Fuel cell engine, destruction of water?

I was wondering.Basicly you feed electrolyser some water, and out comes hydrogen and oxygen. The chemical process releases electrons, which can be converted to power and heat. Now, it looses some of the electrons in the process, but can this process reverse itself in nature, eq. from power of the sun, and water rematerializes as h20?Or are the hydrogen burnt and it then turns back to the water? (hydrogen combines to 2 oxygens, releases some heat) Lets say in thousand of years, when we fuel everything with hydrogen or rather 0-point energy, would this deplete our water reserves?What happens to the water fed to the system, will it rematerialize, and where comes the power to separate hydrogen.

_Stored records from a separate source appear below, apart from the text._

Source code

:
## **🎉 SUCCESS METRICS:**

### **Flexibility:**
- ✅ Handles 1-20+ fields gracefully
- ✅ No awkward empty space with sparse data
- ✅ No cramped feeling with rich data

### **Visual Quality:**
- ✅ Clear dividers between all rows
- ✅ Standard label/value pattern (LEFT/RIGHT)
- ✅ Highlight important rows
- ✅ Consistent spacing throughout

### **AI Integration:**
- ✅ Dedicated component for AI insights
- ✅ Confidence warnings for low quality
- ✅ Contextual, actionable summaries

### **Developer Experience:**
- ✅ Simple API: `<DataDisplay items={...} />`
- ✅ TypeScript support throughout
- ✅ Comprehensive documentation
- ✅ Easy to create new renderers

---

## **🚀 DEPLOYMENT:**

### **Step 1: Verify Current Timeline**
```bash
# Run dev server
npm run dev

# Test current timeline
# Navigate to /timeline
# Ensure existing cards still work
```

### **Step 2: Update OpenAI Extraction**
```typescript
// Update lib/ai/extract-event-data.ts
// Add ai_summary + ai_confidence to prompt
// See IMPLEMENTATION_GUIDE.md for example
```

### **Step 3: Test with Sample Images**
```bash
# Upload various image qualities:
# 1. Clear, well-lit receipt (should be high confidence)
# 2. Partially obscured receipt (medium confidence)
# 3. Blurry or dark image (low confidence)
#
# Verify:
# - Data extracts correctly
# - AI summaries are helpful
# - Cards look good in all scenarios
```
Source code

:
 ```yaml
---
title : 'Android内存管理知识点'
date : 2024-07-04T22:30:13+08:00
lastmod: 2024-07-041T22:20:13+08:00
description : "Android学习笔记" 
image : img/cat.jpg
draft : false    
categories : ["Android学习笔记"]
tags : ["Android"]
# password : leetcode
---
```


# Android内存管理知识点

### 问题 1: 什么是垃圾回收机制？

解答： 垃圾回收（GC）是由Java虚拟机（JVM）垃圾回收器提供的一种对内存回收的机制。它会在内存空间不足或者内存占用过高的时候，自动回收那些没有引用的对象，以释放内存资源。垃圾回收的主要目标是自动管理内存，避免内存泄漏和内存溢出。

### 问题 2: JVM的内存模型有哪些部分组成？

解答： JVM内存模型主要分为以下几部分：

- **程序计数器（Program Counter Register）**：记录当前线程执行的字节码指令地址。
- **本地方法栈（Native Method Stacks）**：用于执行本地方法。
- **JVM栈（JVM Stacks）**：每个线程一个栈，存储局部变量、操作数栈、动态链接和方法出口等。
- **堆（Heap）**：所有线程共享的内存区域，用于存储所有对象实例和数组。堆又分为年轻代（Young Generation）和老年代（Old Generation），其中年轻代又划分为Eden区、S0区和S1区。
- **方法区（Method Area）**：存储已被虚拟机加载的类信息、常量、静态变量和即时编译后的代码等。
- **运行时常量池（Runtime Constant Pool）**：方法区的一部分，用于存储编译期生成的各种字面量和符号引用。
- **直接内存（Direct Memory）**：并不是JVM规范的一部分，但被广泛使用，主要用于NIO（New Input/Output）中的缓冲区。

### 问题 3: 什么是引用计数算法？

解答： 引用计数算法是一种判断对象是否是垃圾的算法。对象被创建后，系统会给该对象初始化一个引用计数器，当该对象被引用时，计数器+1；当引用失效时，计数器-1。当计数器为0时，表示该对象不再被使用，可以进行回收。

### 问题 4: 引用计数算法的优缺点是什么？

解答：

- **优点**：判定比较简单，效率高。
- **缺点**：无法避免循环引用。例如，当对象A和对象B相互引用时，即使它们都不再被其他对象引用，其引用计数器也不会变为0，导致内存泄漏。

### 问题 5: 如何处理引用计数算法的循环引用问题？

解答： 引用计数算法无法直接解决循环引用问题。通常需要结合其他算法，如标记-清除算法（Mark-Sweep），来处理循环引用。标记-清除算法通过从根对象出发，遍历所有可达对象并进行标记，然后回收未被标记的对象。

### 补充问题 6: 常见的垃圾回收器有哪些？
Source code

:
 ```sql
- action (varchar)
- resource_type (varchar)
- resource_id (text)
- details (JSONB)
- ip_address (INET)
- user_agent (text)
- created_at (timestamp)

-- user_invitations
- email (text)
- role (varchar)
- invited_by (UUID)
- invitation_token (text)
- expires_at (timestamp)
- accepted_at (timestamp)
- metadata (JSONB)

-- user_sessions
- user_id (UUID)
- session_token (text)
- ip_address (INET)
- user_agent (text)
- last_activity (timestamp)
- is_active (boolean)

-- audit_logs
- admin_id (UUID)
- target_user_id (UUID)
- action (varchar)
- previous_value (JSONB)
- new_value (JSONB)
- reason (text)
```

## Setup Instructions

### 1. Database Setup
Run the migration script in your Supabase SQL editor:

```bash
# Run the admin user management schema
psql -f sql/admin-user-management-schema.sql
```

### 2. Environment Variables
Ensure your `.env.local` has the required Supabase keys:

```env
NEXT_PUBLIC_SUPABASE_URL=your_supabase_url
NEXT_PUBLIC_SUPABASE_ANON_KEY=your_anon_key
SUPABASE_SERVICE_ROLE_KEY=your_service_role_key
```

Will this just consume water without it ever comming back?

Answer:

HHO rematerializes as h20.
It's like this: Hydrogen, for the most part, isn't a source of power. It's just a means of storing and transporting power, like a battery. Nearly all of the hydrogen on Earth is already burned and in the form of water (H2O). It takes energy to unburn water to get hydrogen and oxygen and the laws of thermodynamics say you can't get more energy, or even as much energy, out of that process as you put into it, so the energy has to come from somewhere else. Any source of energy will do -- fossil fuel, hydro, solar, etc. -- but you can't get more energy out of burning hydrogen than you used to unburn the hydrogen in the first place. When hydrogen is fed into a fuel cell, it combines with oxygen producing electricity, heat and water. Since hydrogen itself is highly volatile and flammable, nearly all of it is going to burn eventually, in or out of fuel cells, so we aren't going to run out of water.